Cuidar la salud del corazón es una de las principales recomendaciones médicas para prevenir enfermedades cardiovasculares. Mantener una alimentación equilibrada, controlar el estrés y realizar actividad física de manera regular son factores fundamentales para proteger el sistema cardiovascular.
Aunque las caminatas diarias y el ejercicio aeróbico suelen figurar entre las recomendaciones más comunes, especialistas en salud señalan que existen otras prácticas que también pueden ofrecer beneficios importantes para el corazón y el control de la presión arterial.
Investigadores de la Harvard Medical School destacan que una disciplina en particular puede ayudar a mejorar tanto la salud física como el bienestar mental.
Ejercicio que recomiendan los expertos para regular la presión arterial
De acuerdo con especialistas de la Harvard Medical School, una rutina completa de actividad física debe incluir cuatro elementos fundamentales, ejercicio aeróbico, entrenamiento de fuerza, flexibilidad y equilibrio.
En este sentido, el yoga destaca como una práctica que puede integrar estos cuatro factores en una sola actividad. Esta disciplina milenaria, originaria de la India, se ha extendido por todo el mundo como una forma de ejercicio adaptable a diferentes niveles de intensidad y condición física.
Originalmente vinculado con prácticas espirituales del hinduismo, el yoga evolucionó hasta convertirse en una actividad ampliamente utilizada para mejorar la salud física, reducir el estrés y fortalecer la conexión entre cuerpo y mente.
¿Por qué el yoga puede beneficiar al corazón?
Los especialistas explican que el yoga combina posturas físicas, ejercicios de respiración y momentos de meditación. Esta combinación ayuda a generar una respuesta de relajación en el organismo.
Cuando el cuerpo entra en este estado de calma, el ritmo cardíaco disminuye y la presión arterial puede reducirse. Además, los expertos señalan que estas prácticas pueden favorecer cambios positivos en el funcionamiento de los vasos sanguíneos, lo que contribuye a proteger la salud cardiovascular.
El yoga también promueve emociones positivas como la gratitud, la compasión y la atención plena, factores que pueden influir en la reducción del estrés y mejorar el bienestar general.
Otros hábitos que ayudan a mantener el corazón sano
Además de la actividad física, distintas organizaciones de salud recomiendan adoptar hábitos que contribuyan al cuidado del corazón. La Fundación Española del Corazón destaca que un estilo de vida saludable incluye mantener una alimentación equilibrada, realizar ejercicio con regularidad y controlar factores de riesgo como el colesterol o la presión arterial.
Dormir las horas suficientes, evitar el consumo de tabaco, moderar la ingesta de alcohol y realizar revisiones médicas periódicas también son medidas importantes para prevenir enfermedades cardiovasculares.

Los beneficios del ejercicio para la salud cardiovascular
Estar físicamente activo es una de las mejores decisiones para proteger el corazón. De acuerdo con MedlinePlus, el ejercicio regular puede reducir el riesgo de enfermedades cardíacas y contribuir a una vida más larga y saludable.
La actividad física ayuda a quemar calorías, lo que facilita mantener un peso saludable, uno de los factores clave para disminuir el riesgo cardiovascular. También puede ayudar a reducir la presión arterial, disminuir el colesterol LDL, conocido como colesterol “malo”, y reducir los niveles de estrés.
Los especialistas señalan que no es necesario pasar largas horas en el gimnasio para obtener beneficios. Realizar alrededor de 30 minutos de actividad física al día puede ser suficiente para mejorar la salud del corazón.
Ejercicios que benefician al corazón
Las actividades aeróbicas son especialmente recomendadas para fortalecer el sistema cardiovascular, ya que utilizan grandes grupos musculares y aumentan el ritmo cardíaco.

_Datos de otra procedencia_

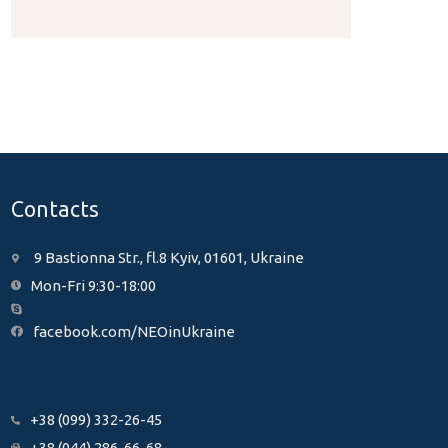
Contacts
9 Bastionna Str., fl.8 Kyiv, 01601, Ukraine
Mon-Fri 9:30-18:00
facebook.com/NEOinUkraine
+38 (099) 332-26-45
+38 (044) 286-66-68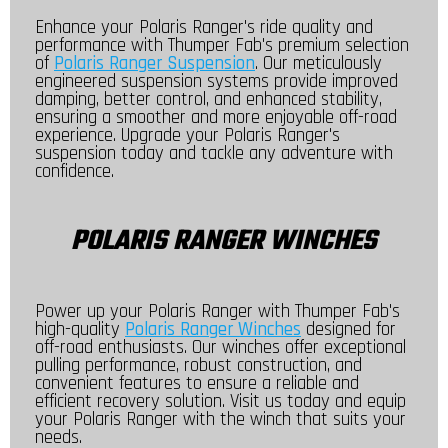
Enhance your Polaris Ranger's ride quality and
performance with Thumper Fab's premium selection
of
Polaris Ranger Suspension
. Our meticulously
engineered suspension systems provide improved
damping, better control, and enhanced stability,
ensuring a smoother and more enjoyable off-road
experience. Upgrade your Polaris Ranger's
suspension today and tackle any adventure with
confidence.
POLARIS RANGER WINCHES
Power up your Polaris Ranger with Thumper Fab's
high-quality
Polaris Ranger Winches
designed for
off-road enthusiasts. Our winches offer exceptional
pulling performance, robust construction, and
convenient features to ensure a reliable and
efficient recovery solution. Visit us today and equip
your Polaris Ranger with the winch that suits your
needs.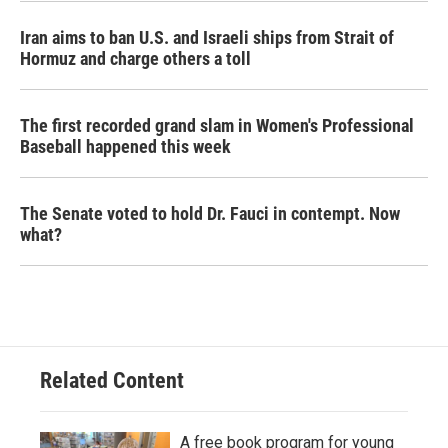
Iran aims to ban U.S. and Israeli ships from Strait of
Hormuz and charge others a toll
The first recorded grand slam in Women's Professional
Baseball happened this week
The Senate voted to hold Dr. Fauci in contempt. Now
what?
Related Content
A free book program for young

Entre las actividades moderadas que pueden beneficiar al corazón se encuentran caminar a paso ligero, bailar, nadar, montar bicicleta o realizar jardinería. También existen ejercicios de mayor intensidad como trotar, subir escaleras, saltar la cuerda o practicar deportes como el fútbol o el tenis.
Los expertos recomiendan acumular al menos 150 minutos de actividad física moderada a la semana, lo que equivale a aproximadamente dos horas y media.
¿Cuándo consultar a un médico antes de comenzar a ejercitarse?
Antes de iniciar un nuevo programa de ejercicio, es recomendable consultar con un profesional de la salud, especialmente si la persona tiene hipertensión, diabetes, antecedentes de enfermedad cardíaca u otras condiciones médicas.
Un especialista puede evaluar el estado de salud general y orientar sobre el tipo de actividad física más adecuada para cada caso.
Adoptar hábitos saludables, mantenerse activo y realizar prácticas como el yoga puede contribuir significativamente a mejorar la salud cardiovascular y mantener la presión arterial bajo control a largo plazo.